8. En outre, tout manquement au droit d’être entendu n’est pas de nature à entacher systématiquement d’illégalité la décision prise. Il revient à l’intéressé d’établir devant le juge chargé d’apprécier la légalité de cette décision que les éléments qu’il n’a pas pu présenter à l’administration auraient pu influer sur le sens de cette décision et il appartient au juge saisi d’une telle demande de vérifier, lorsqu’il estime être en présence d’une irrégularité affectant le droit d’être entendu, si, eu égard à l’ensemble des circonstances de fait et de droit spécifiques de l’espèce, cette violation a effectivement privé celui qui l’invoque de la possibilité de mieux faire valoir sa défense dans une mesure telle que cette procédure administrative aurait pu aboutir à un résultat différent.
9. Si M. B A, qui a déposé une demande de protection internationale auprès des autorités françaises après son entrée sur le territoire français et n’allègue d’ailleurs pas avoir été privé de l’information diffusée aux demandeurs d’asile, notamment sur les conséquences d’un rejet de sa demande, soutient qu’il n’a pas été informé, préalablement à l’arrêté en litige, qu’il était susceptible, après le rejet de sa demande d’asile, de faire l’objet d’une mesure d’éloignement, il ne fait état d’aucun élément propre à sa situation personnelle autre que ceux rappelés par la préfète de l’Ardèche dans l’arrêté en litige tenant à la présence en France de sa compagne, de même nationalité titulaire d’un titre de séjour expirant le 30 septembre 2034, et de leur fille E B A, née le 1er février 2023. L’intéressé ne justifie pas que l’état de santé de sa fille, qui a subi une intervention chirurgicale prévue en novembre 2023, justifiait son maintien en France.
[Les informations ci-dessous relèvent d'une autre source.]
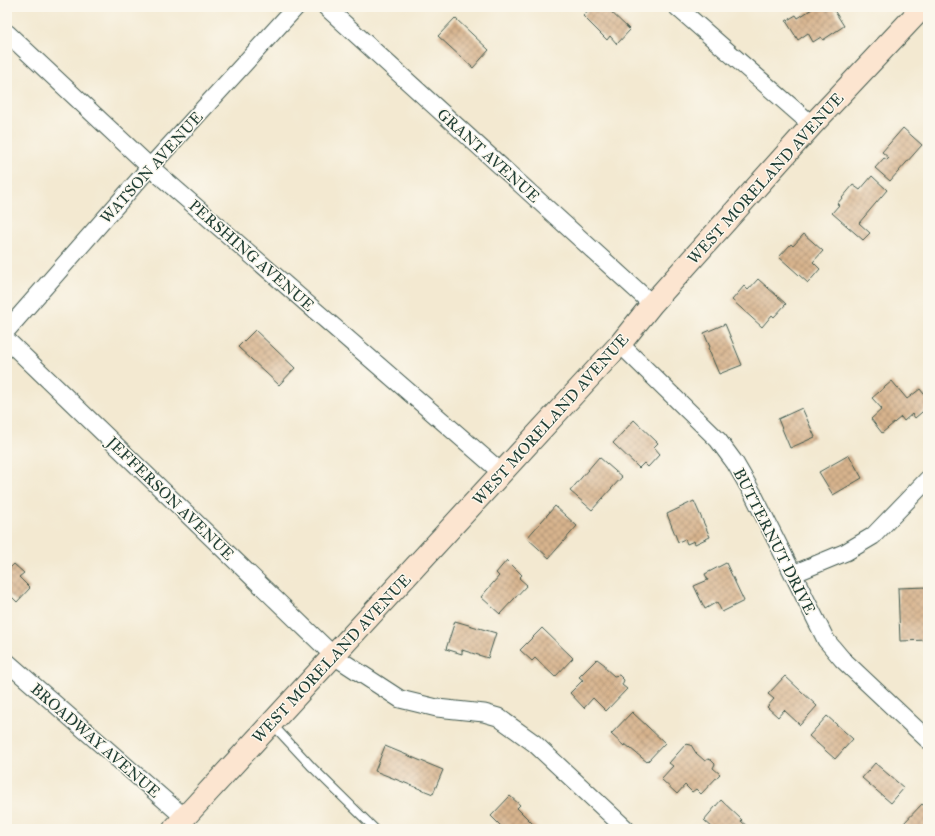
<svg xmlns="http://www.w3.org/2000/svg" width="935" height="836" font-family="'IM FELL Great Primer',serif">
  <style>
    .building { fill: url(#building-cross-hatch) }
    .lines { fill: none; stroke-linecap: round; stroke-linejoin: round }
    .lane-casing { stroke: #3f574c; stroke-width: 10 }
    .street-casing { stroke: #3f574c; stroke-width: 19 }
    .secondary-casing { stroke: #3f574c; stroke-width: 24 }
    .lane { stroke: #fff; stroke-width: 8 }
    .street { stroke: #fff; stroke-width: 17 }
    .secondary { stroke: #fce5d0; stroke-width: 22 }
    .labels { text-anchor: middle; stroke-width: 3; stroke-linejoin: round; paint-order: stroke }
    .street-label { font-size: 16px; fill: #1f3d34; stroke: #fbf7ec }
  </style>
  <defs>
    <pattern id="building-cross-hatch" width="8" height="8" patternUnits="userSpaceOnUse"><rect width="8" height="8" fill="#d7b38d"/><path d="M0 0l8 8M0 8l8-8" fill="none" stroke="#ae9374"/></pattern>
  </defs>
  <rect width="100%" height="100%" fill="#fbf7ec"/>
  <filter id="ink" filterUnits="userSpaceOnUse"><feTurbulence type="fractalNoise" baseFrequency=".025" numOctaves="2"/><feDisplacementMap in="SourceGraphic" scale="8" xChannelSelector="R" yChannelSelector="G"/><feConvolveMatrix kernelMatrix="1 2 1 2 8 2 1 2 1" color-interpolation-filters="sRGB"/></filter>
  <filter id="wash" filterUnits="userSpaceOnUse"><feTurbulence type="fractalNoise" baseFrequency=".012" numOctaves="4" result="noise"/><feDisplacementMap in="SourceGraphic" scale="16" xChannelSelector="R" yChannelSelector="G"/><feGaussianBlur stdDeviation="0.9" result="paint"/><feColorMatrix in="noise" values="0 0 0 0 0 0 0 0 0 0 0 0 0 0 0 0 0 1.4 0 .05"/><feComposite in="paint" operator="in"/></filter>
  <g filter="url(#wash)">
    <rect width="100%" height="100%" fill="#f3e9d1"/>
    <g id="blocks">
      <path class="building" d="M591 7H606L630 30 617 44 610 36 607 40 583 16Z
        M815 7H823L824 9 832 7 844 26 823 40 821 37 813 42 808 33 798 40 786 21 796 15 798 18Z
        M455 18 489 50 473 68 438 36Z
        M903 128 922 145 890 181 875 168 884 158 887 160 889 158 882 152Z
        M872 176 887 190 859 223 870 233 863 240 832 213 839 205 837 204 853 185 860 190Z
        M804 234 823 251 813 262 820 269 808 283 779 257 791 244 793 246Z
        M758 279 786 304 774 317 772 315 762 327 732 300 744 286 748 290Z
        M725 324 742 365 719 374 708 348 710 347 704 333Z
        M255 330 295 368 279 385 238 347Z
        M892 381 907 399 920 389 928 399V407L915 418 912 414 904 421 901 417 882 433 871 419 882 409 872 398Z
        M802 408 815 437 790 448 778 419Z
        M634 420 658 443 654 447 660 454 648 467 644 463 639 468 613 443Z
        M849 455 862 478 833 495 819 472Z
        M599 457 622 477 592 510 570 491Z
        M694 501 710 537 695 544 694 541 687 544 685 539 678 542 667 514Z
        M555 506 577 526 549 558 527 538Z
        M507 560 522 575 519 578 527 585 500 614 481 597 499 576 496 573Z
        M726 563 744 601 722 612 717 602 705 609 694 586 708 580 705 574Z
        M14 564 24 573 19 577 30 588 17 602 7 592V566L10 568Z
        M928 587V640L900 641 898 588Z
        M455 621 496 633 488 658 462 650V654L446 649Z
        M542 628 573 658 555 677 535 658 532 661 520 650Z
        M597 659 605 665V668L614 676 619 675 624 680 622 685 627 689 606 711 593 698 584 708 570 693 583 680 579 677Z
        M785 676 817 706 800 725 784 710 778 717 767 707 774 699 768 694Z
        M632 712 665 743 647 762 625 744 624 746 611 734Z
        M827 716 853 739 835 759 809 736Z
        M686 744 691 745 696 753 705 761 708 759 711 760 715 764 713 768 720 774 701 794 696 789 692 792 685 785 677 794 661 779 673 766 669 763Z
        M385 746 443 770 433 794 375 771Z
        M875 763 904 788 891 803 862 778Z
        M510 796 520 805 517 808 538 829H504L491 816Z
        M721 800 742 820 741 821 750 829H714L704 820Z
        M922 804 928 809V829H910L904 823Z"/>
    </g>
  </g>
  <g filter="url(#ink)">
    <use href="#blocks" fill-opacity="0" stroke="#3f574c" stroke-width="1"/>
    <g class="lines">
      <g class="lane-casing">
        <path id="lane" d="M272 724 312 767 375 829"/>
      </g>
      <g class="street-casing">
        <path id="street" d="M326 7 652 304
          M677 7 812 125
          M7 33 150 167 502 473
          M7 330 150 167 296 7
          M7 340 334 656 400 699 437 708 484 713 498 717 534 743 626 829
          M620 344 718 440 735 463 753 494 826 640 842 659 928 740
          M793 574 846 552 873 536 928 479
          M7 662 184 817"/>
      </g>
      <g class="secondary-casing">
        <path id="secondary" d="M174 829 620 344 652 304 812 125 923 7"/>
      </g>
      <use href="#lane" class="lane"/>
      <use href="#street" class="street"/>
      <use href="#secondary" class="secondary"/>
    </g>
  </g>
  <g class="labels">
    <g class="street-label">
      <text transform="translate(489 155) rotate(42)" y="6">GRANT AVENUE</text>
      <text transform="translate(151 167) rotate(-48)" y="6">WATSON AVENUE</text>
      <text transform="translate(765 178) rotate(-48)" y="6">WEST MORELAND AVENUE</text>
      <text transform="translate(252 255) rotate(41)" y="6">PERSHING AVENUE</text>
      <text transform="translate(550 419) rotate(-48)" y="6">WEST MORELAND AVENUE</text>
      <text transform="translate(171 498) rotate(44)" y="6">JEFFERSON AVENUE</text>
      <text transform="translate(775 541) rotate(63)" y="6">BUTTERNUT DRIVE</text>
      <text transform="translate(331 658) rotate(-47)" y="6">WEST MORELAND AVENUE</text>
      <text transform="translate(96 740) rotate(41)" y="6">BROADWAY AVENUE</text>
    </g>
  </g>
  <rect width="935" height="836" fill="none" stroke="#fbf7ec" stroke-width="24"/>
</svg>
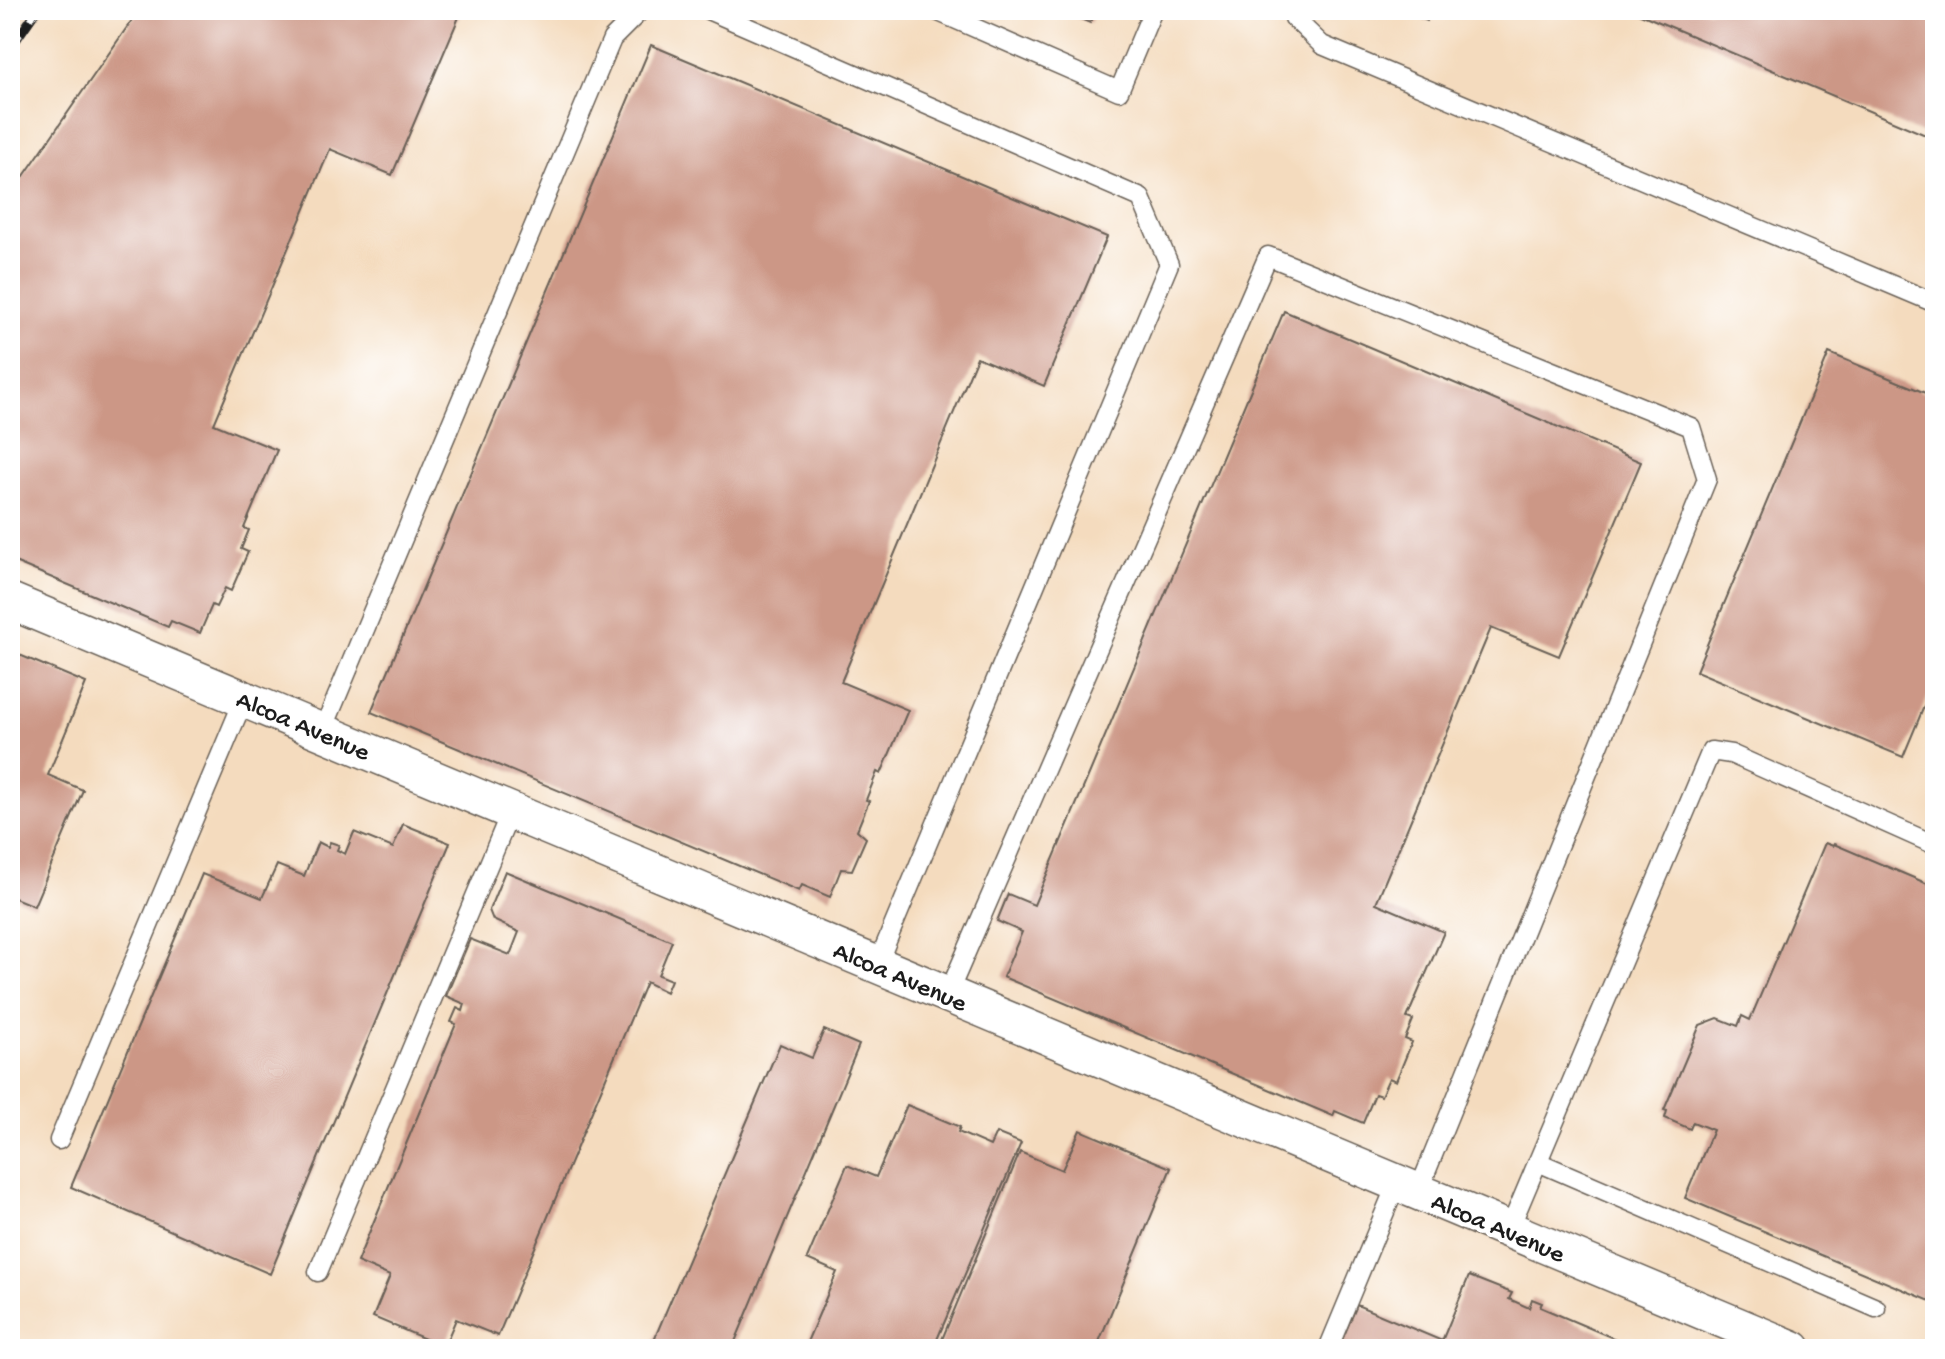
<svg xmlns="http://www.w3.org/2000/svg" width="1945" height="1359" font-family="'Gochi Hand',sans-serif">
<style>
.building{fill:#cc9786}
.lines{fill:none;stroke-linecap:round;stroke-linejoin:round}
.lane-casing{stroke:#685f55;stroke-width:21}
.street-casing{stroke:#685f55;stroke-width:39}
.lane{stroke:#fff;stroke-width:18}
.street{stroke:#fff;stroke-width:36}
.rail-casing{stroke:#1c1c1c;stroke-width:9}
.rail{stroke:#fff;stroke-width:6;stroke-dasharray:18;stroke-linecap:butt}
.labels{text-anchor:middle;stroke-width:8;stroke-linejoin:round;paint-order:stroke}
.street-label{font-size:26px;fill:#1c1c1c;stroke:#fff}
</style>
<rect width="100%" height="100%" fill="#fff"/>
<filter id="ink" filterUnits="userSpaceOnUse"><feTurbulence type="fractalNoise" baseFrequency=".0125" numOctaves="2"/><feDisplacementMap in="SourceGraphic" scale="16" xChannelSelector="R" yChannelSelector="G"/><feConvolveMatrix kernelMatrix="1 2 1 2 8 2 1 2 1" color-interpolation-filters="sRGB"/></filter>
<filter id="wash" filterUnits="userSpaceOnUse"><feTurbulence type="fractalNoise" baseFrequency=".006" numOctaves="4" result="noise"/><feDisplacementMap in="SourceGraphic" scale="32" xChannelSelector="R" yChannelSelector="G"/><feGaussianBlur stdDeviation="1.8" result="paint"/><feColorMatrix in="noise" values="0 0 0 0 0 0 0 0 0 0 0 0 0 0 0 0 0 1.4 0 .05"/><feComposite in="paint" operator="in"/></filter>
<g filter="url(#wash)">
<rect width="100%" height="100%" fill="#f4dbbe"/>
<g id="blocks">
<!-- building -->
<g class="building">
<path d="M139,10H462L392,175L330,149L214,424L277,450L244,528L249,530L241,549L248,552L231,591L225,588L216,607L212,605L200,633L171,621L168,627L10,560V196Z"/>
<path d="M1059,10H1095L1090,23Z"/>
<path d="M1401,10H1431L1427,21Z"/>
<path d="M1631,10H1935V139Z"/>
<path d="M651,45L1107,237L1044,386L977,357L841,682L908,710L881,774L877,772L866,800L869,801L857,830L866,838L852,870L841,869L830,897L802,885L799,891L371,712Z"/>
<path d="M1284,311L1641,462L1559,656L1491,628L1376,903L1444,932L1407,1018L1413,1020L1405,1039L1412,1042L1396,1081L1389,1078L1381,1096L1375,1094L1363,1123L1335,1111L1333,1116L1003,977L1022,932L997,921L1008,894L1034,905Z"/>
<path d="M1829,353L1935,397V680L1903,757L1696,671Z"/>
<path d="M10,651L86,683L48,775L83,790L34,906L15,898L10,910Z"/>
<path d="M403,824L450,843L270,1274L71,1187L202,874L262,898L277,865L304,876L318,842L328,847L330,842L339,845L337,850L345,854L354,832L393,848Z"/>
<path d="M1825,843L1833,846L1834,844L1935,887V1303L1685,1198L1713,1130L1693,1122L1690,1129L1665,1118L1667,1111L1664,1110L1700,1025L1718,1018L1738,1026L1742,1016L1750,1020Z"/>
<path d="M505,871L672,941L658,975L671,980L666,992L646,982L498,1336L456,1319L444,1347L373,1317L390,1276L357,1262L456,1024L451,1022L457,1008L463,1011L465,1004L446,996L470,939L510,955L519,932L493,920L489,910Z"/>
<path d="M824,1030L859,1045L732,1349H650L780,1044L812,1058Z"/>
<path d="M907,1105L960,1127L958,1132L990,1146L996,1133L1021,1143L933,1349H804L837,1272L807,1259L847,1165L876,1177Z"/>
<path d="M1080,1130L1171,1168L1096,1349H938L1020,1152L1062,1170Z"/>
<path d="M1469,1276L1512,1293L1509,1299L1529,1308L1532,1299L1542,1303L1540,1307L1639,1349H1338L1357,1305L1442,1341Z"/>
</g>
</g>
</g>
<g filter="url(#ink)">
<use href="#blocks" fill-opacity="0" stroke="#685f55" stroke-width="2"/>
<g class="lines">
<defs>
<g id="lane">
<path d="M708,10L1141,198L1169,264L877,965"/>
<path d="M934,10L1119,91L1153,10"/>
<path d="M1293,10L1294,18L1322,45L1935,303"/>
<path d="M322,732L612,39L641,10"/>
<path d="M948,994L1268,256L1691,427L1707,479L1418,1192"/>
<path d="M59,1140L244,699"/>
<path d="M1538,1162L1876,1308"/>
<path d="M1509,1230L1711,751L1731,754L1935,845"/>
<path d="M318,1272L511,811"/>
<path d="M1328,1349L1397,1183"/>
</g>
<path id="street" d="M10,601L1793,1349"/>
</defs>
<!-- lane casing -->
<use href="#lane" class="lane-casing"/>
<!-- street casing -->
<use href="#street" class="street-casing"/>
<!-- lane -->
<use href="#lane" class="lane"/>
<!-- street -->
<use href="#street" class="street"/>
<defs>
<path id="rail" d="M10,49L37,10"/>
</defs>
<!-- rail casing -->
<use href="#rail" class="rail-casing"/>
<!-- rail -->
<use href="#rail" class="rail"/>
</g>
</g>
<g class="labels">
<!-- street labels -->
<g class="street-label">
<text transform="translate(304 724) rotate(23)" y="9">Alcoa Avenue</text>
<text transform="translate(901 975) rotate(23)" y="9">Alcoa Avenue</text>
<text transform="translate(1499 1226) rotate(23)" y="9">Alcoa Avenue</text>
</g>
</g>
<!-- margin -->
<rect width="1945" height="1359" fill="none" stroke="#fff" stroke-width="40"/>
</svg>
Ainsi, il n’apparaît pas que les renseignements que M. B A prétend n’avoir pu transmettre à l’administration avant l’intervention de la mesure d’éloignement prise à son encontre le 9 octobre 2023 étaient de nature à influer sur le sens de cette décision, laquelle est fondée, au demeurant, sur la présence en Angola des deux premiers enfants de l’intéressé et de ses parents. Dès lors, il y a lieu d’écarter le moyen tiré de ce que l’arrêté aurait été pris en violation de son droit à être préalablement entendu, composante des droits de la défense dont le respect constitue un principe général de droit de l’Union européenne.
10. En quatrième lieu, M. B A reprend en appel les autres moyens qu’il avait invoqués en première instance à l’encontre de l’obligation de quitter le territoire français et de la décision fixant le pays de destination. Il y a lieu d’écarter ces moyens par adoption des motifs retenus par le tribunal administratif de Lyon.
11. Il résulte de ce qui précède que la requête de M. B A est manifestement dépourvue de fondement. Dès lors, elle doit être rejetée, y compris en ses conclusions aux fins aux fins d’injonction.
ORDONNE :
Article 1er : La requête de M. B A est rejetée.
Article 2 : La présente ordonnance sera notifiée à M. C B A. Copie en sera adressée au ministre d’Etat, ministre de l’intérieur et à la préfète de l’Ardèche.
Fait à Lyon, le 21 mars 2025
Le président de la 2ème chambre,
Dominique Pruvost
La République mande et ordonne au ministre d’Etat, ministre de l’intérieur, en ce qui le concerne, ou à tous commissaires de justice à ce requis, en ce qui concerne les voies de droit commun contre les parties privées, de pourvoir à l’exécution de la présente décision.